Yes kids, the offer letter above is real and the starting salary was smaller than a fine for farting on a fish. I was reminded of this life phase when my brother forwarded me an email today from my old campaign connection/college friend:
Yes, we had the bureaucrat life set up for Andrew. If that fat man had not fallen dead from a heart attack in front of your brother - triggering some sort of pre-life epiphany sending him up to New York - he would be wearing short sleeve shirts with a tie today, driving around the state and fining the fuck out of Maryland businesses. Imagine the possibilities.
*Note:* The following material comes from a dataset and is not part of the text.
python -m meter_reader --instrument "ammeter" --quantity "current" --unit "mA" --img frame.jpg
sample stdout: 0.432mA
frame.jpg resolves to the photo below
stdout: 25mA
That's close to a true story but I did not witness the man die. About a month into the job, he was training me at a surface mine in Anne Arundel County and reviewing environmental impact guidelines when it was I who experienced a post-lunch rumble below that nearly doubled me over. This wise war vet said, "boy, you gotta take a dump?" When I nodded he threw me a box of tissues from our state-issued and emergency-stocked Jeep Cherokee and pointed in the direction of...well, nothing. We were surrounded by huge deposits of something, but it all looked like nothing to me. I got a hands-on, think-on-your-feet test in strip and open-pit mining. While I was happy to "pass" (oof), I got a pretty strong feeling this wasn't the job for me.

Late in the afternoon on the very next day, while on trainee rotation with another inspector, I heard the news that he died from a heart attack just hours before during lunch. I shit you not. I honestly didn't know how to react, which explains why I was dazed in the days to come and drove 2 hours to attend a funeral on the Eastern Shore for a man I really did not know. I sat in the back of the church and when I saw a male teenager next to the open casket with a resemblance that left no mystery to his relation to the deceased, I actually prayed to Jesus for several things. At least one was answered, for the day did eventually end.
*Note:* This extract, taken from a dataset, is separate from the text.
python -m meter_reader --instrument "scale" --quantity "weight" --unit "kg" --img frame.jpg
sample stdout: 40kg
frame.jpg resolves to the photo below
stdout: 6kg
I lasted a couple more weeks as I waited for the opportune moment to break the news to my family and department head that I would be quitting for a life unknown in New York. Of course there is no right time so I just blurted it to the person nearest to me after a group briefing one morning. The situation was even more strained because everyone in the office thought I originally got the job as a favor to the governor, which was partly true but mostly false. By that point the governor had no idea who the hell I was, if he ever did, though I'm sure my friend circulated memos depicting otherwise.

Anyway, no moral here and no state pension to pad my retirement but I have a few souvenir Polaroids that show me looking over blueprints on a construction site wondering if the silt fences were built to spec and where's the closest McDonald's.